Von der Mitte bis zum Rand und zurück? – Das Problem heißt Rassismus!

Anfang der 90er kam es deutschlandweit – so in Rostock-Lichtenhagen, Mölln, Solingen und vielen weiteren Städten – zu pogromartigen Ausschreitungen gegen Asylbewerber_innen. Begleitet wurden diese Ereignisse durch einen gesamtgesellschaftlichen „Asyldiskurs“ („Das Boot ist voll“), der durch rassistische Bilder und einen nationalistischen Taumel nach der Wiedervereinigung dominiert war. Anfang August 2013 eröffnete in Berlin Marzahn-Hellersdorf eine Unterkunft für Asylbewerber_innen. Schon im Vorfeld der Eröffnung kam es zu Diskussionen und rassistischen Äußerungen gegenüber den zukünftigen Bewohner_innen dieser Unterkunft. Hier wurde das rassistische und nationalistische Gesicht von vielen der „besorgten“ Bürger_innen offensichtlich, gemeinsam mit organisierten stadtbekannten Nazis riefen sie „Nein zum Heim“.

In diesem Schulterschluss, aber auch in den rassistischen Auswüchsen eines gesellschaftlichen Krisendiskurses, zeigen sich Parallelen zu einer Stimmung von vor 20 Jahren.
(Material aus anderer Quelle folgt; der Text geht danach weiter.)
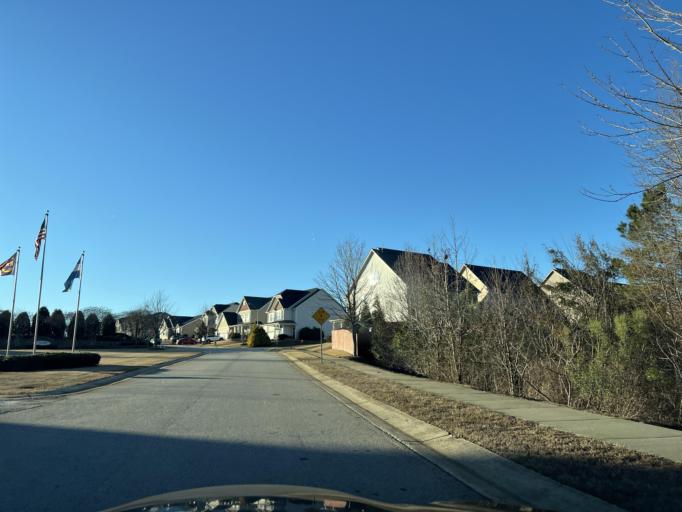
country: US
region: North Carolina
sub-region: Wake County
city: Fuquay-Varina
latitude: 35.5742
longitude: -78.8113
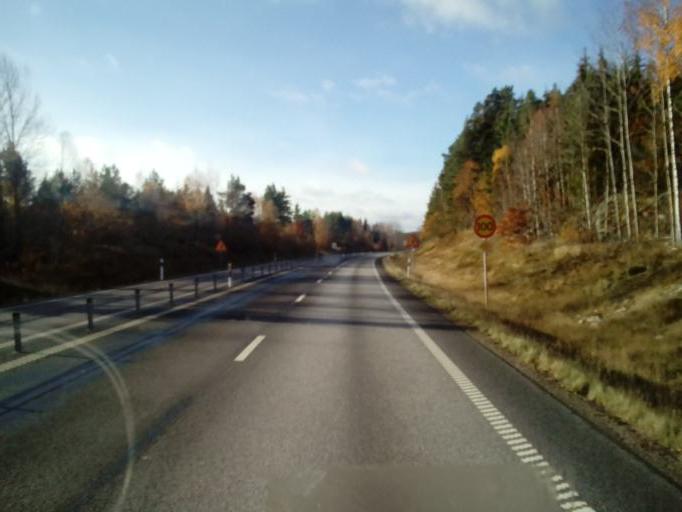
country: SE
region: Kalmar
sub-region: Vimmerby Kommun
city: Vimmerby
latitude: 57.7108
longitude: 16.0461
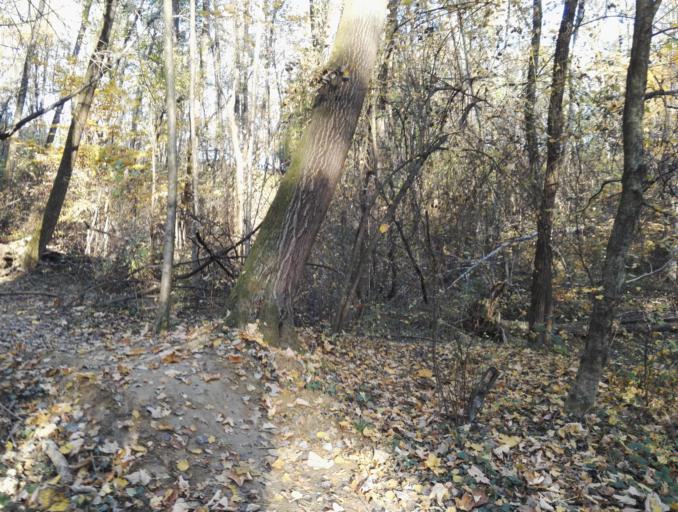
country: AT
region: Styria
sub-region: Graz Stadt
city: Graz
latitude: 47.0607
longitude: 15.4803
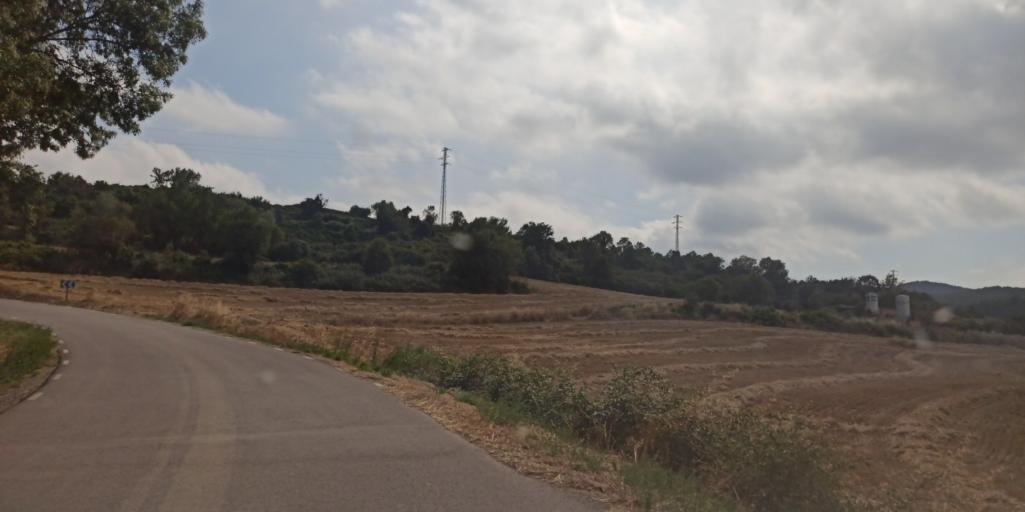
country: ES
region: Catalonia
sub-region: Provincia de Barcelona
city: Sant Joan de Mediona
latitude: 41.4765
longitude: 1.6047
Diese Parallele belegt, was die Geschehnisse in Marzahn-Hellersdorf an sich verdeutlichen: Die Gründe warum der deutsche Mob gegen die Flüchtlingsunterkunft hetzt, fußen in einer rassistischen Ideologie, die sich nicht allein an den rechten Rand der Gesellschaft verbannen lässt. Das was zum Beispiel vom Berliner Innensenator Henkel als „die Ängste von Anwohnerinnen und Anwohnern“ verharmlost wird, sind der aggressive Ausdruck rassistischer Ressentiments, die tief in der bundesdeutschen Gesellschaft verankert sind. Das Argument, es gäbe auf der einen Seite die organisierten Rassist_innen und auf der anderen Seite die besorgten Bürger_innen und beidehätten nichts miteinander zu tun, wird dann hinfällig, wenn sich rassistische Denkweisen in allen Bereichen der bundesdeutschen Gesellschaft vorfinden lassen. Wir begreifen den hetzenden Mob, organisierte Nazistrukturen und die staatlichen Institutionen zur Unterbringung von Flüchtlingen selbst als unterschiedliche Formen in denen Rassismus offensichtlich wird.
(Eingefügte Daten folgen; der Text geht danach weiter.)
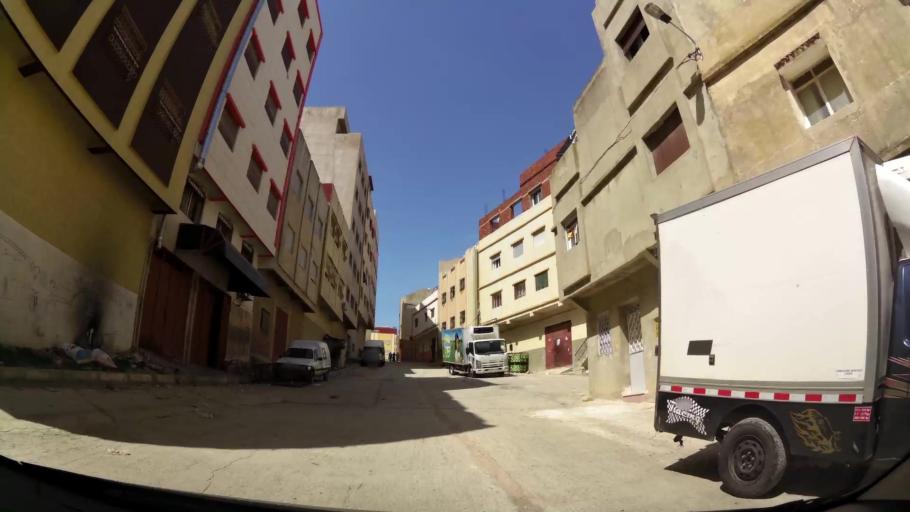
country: MA
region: Tanger-Tetouan
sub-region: Tanger-Assilah
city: Tangier
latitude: 35.7341
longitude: -5.8075
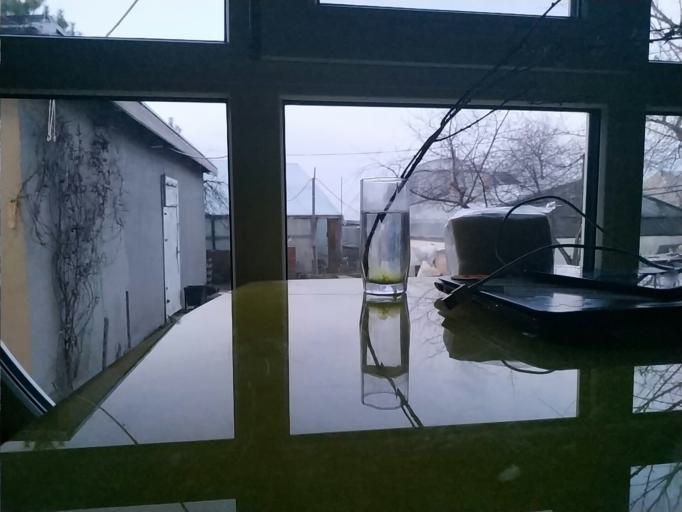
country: RU
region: Republic of Karelia
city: Sukkozero
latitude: 62.7289
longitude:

Die Gefahren, die von einer rassistischen Grundeinstellung der deutschen Gesellschaft ausgehen, liegen nicht nur in den Momenten der aggressiven Äußerungen, wie zur Zeit in Marzahn- Hellersdorf und Duisburg, sondern auch in der Anschlussfähigkeit organisierter Nazis und Rechtspopulist_innen an vermeintlich unpolitische Bürger_innen. Vor diesem Hintergrund darf eine rechtspopulistische Mobilisierung, wie sie aktuell im Wahlkampf zu beobachten ist, nicht unkommentiert bleiben.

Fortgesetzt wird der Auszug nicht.